Michael Voris touches on this during his CIA Weapons of MASS Destruction episode, and I believe I remember an article from a while back.

From holding hands during the Our Father to female altar BOYS, from facing the people to pathetic folk songs, there is very little in the Novus Ordo that appeals to MEN, and it seems the Novus Ordo has almost eliminated the religiosity of an entire gender.

Does anyone have any scholarly or academic articles/studies done on this by priests or reputable sources? I would love to read more about the femininity rampant in the Novus Ordo because I can't quite put it into words myself. Thoughts?
(10-31-2010, 10:12 PM)Augstine Baker Wrote: [ -> ][quote='Alabama Catholic'] I converted to Catholicism at a young age and my mother and father a year after me. Just a couple of years into his young life as a Catholic my dad began talking about how emasculated the Novus Ordo seemed, and though I had never put it into words quite like that, I noticed it too.

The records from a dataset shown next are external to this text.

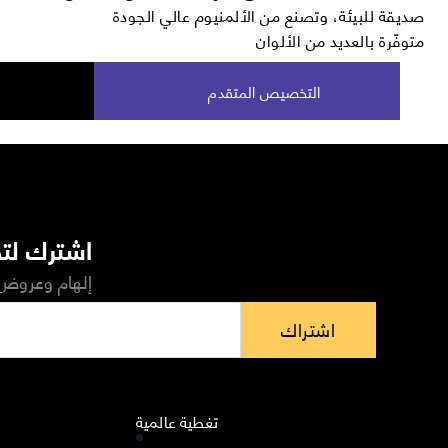
صديقة للبيئة، وتصنع من الألمنيوم عالي الجودة
متوفّرة بالعديد من الألوان
التخصيص المتقدم
اشترك لتص
إلهام وعروض 
اشتراك
تغطية عالمية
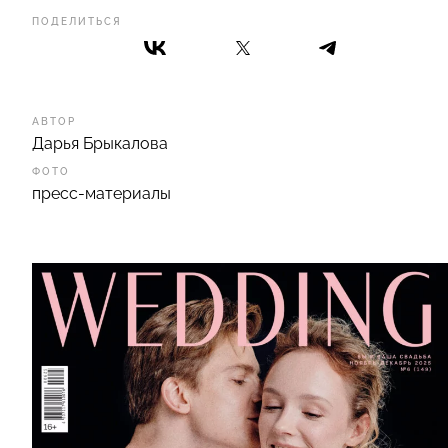
ПОДЕЛИТЬСЯ
АВТОР
Дарья Брыкалова
ФОТО
пресс-материалы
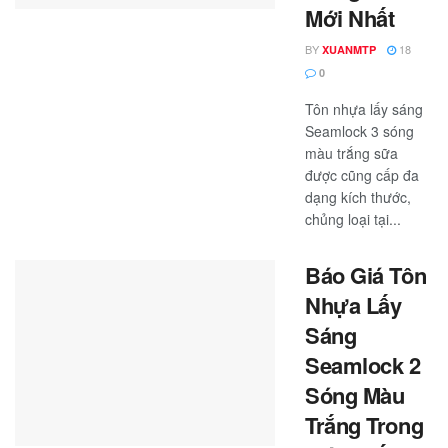
Mới Nhất
BY
18
XUANMTP
0
Tôn nhựa lấy sáng
Seamlock 3 sóng
màu trắng sữa
được cũng cấp đa
dạng kích thước,
chủng loại tại...
Báo Giá Tôn
Nhựa Lấy
Sáng
Seamlock 2
Sóng Màu
Trắng Trong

Michael Voris touches on this during his CIA Weapons of MASS Destruction episode, and I believe I remember an article from a while back.

From holding hands during the Our Father to female altar BOYS, from facing the people to pathetic folk songs, there is very little in the Novus Ordo that appeals to MEN, and it seems the Novus Ordo has almost eliminated the religiosity of an entire gender.

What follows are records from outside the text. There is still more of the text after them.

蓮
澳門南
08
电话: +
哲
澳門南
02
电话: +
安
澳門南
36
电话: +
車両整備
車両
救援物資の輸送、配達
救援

Does anyone have any scholarly or academic articles/studies done on this by priests or reputable sources? I would love to read more about the femininity rampant in the Novus Ordo because I can't quite put it into words myself. Thoughts?

None of the things mentioned are inherent to the Novus Ordo, though.
(10-31-2010, 10:12 PM)Augstine Baker Wrote: [ -> ]Does anyone have any scholarly or academic articles/studies done on this by priests or reputable sources? I would love to read more about the femininity rampant in the Novus Ordo because I can't quite put it into words myself. Thoughts?

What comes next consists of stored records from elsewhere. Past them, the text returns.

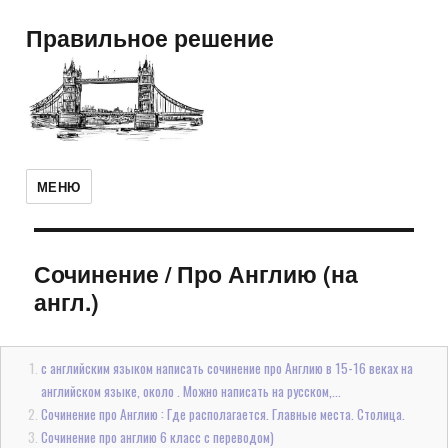
Правильное решение
МЕНЮ
Сочинение
/
Про Англию (на
англ.)
с английским языком написать сочинение про Англию в 15-16 веках на
английском языке, около . Можно написать на русском,...
Сочинение про Англию : Где располагается. Главные места. Столица.
Сочинение про англию 6 класс с переводом)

I con't know enough to claim this is reputable, but it seems like the topic you want:http://www.traditioninaction.org/religio...ation.html
I read once (can't recall where - The Rhine Flows Into the Tiber?) that when the first or one of the first Masses of the new rite was given for bishops during or after the council, the incredulous reaction of more than a few was something like "this will appeal only to women".

I remember when I used to wonder if there was something wrong with me because I felt Mass was somehow to "girlish" but I just could not put my finger on it.  (Although it was right there in front of me... and if I'd put my finger on it I'd have gotten kicked pretty hard, probably.)  This was, of course, before discovering the old rite, or even more reverent liturgies.  (I grew up in Milwaukee - nuff said, right?)
Holding hand during the Our Father isn't a good example because that's not in the NO rubrics. Congregants aren't even supposed to be raising their hands during the Our Father, much less holding hands.

The multiplication of female involvement in EMHC's, lectors, etc. must have been studied somehow. Certainly since altar boys have been a source of vocations it can be dangerous to flood that area with altar girls.
I completely agree.  There has been a slow process of feminization of Christianity as a whole since at least the 1820s, culminating with the NO.  Not only has Christianity become feminized but its become pacifist as well (probably a side effect of feminization).
(11-01-2010, 12:45 AM)Robert De Brus Wrote: [ -> ]I completely agree.  There has been a slow process of feminization of Christianity as a whole since at least the 1820s, culminating with the NO.  Not only has Christianity become feminized but its become pacifist as well (probably a side effect of feminization).

This article, from an Eastern orthodox perspective, would argue it began even before.

http://www.pravoslavie.ru/english/42390.htm
(11-01-2010, 12:52 AM)Bakuryokuso Wrote: [ -> ]
(11-01-2010, 12:45 AM)Robert De Brus Wrote: [ -> ]I completely agree.  There has been a slow process of feminization of Christianity as a whole since at least the 1820s, culminating with the NO.  Not only has Christianity become feminized but its become pacifist as well (probably a side effect of feminization).

This article, from an Eastern orthodox perspective, would argue it began even before.

http://www.pravoslavie.ru/english/42390.htm

Most Orthodox have had the unintended benefit of being isolated from much of the world for so long because of either Islam or Communism, but the process is already long underway with them as well.  There is a growing preference for the vernacular;  this is how it started within Catholicism.
It's the Oprahist Form. Of course it's feminized.